WHAT NEEDS TO BE DONE: Reproduce the data below with "top-left" replaced by "upper-left", leaving every other character unchanged.

MATERIAL SHOWN:

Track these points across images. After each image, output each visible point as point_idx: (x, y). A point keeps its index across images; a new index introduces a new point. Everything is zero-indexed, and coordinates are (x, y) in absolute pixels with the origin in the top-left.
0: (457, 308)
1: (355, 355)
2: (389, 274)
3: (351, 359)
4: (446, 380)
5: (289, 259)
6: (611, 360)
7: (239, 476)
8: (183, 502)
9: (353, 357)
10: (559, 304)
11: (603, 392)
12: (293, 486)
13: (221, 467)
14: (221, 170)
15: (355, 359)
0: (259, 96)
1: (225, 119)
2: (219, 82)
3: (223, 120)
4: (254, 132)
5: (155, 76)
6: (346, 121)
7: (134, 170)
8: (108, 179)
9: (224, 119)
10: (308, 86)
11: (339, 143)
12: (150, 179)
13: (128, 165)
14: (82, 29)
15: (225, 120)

ANSWER:
Track these points across images. After each image, output each visible point as point_idx: (x, y). A point keeps its index across images; a new index introduces a new point. Everything is zero-indexed, and coordinates are (x, y) in absolute pixels with the origin in the upper-left.
0: (457, 308)
1: (355, 355)
2: (389, 274)
3: (351, 359)
4: (446, 380)
5: (289, 259)
6: (611, 360)
7: (239, 476)
8: (183, 502)
9: (353, 357)
10: (559, 304)
11: (603, 392)
12: (293, 486)
13: (221, 467)
14: (221, 170)
15: (355, 359)
0: (259, 96)
1: (225, 119)
2: (219, 82)
3: (223, 120)
4: (254, 132)
5: (155, 76)
6: (346, 121)
7: (134, 170)
8: (108, 179)
9: (224, 119)
10: (308, 86)
11: (339, 143)
12: (150, 179)
13: (128, 165)
14: (82, 29)
15: (225, 120)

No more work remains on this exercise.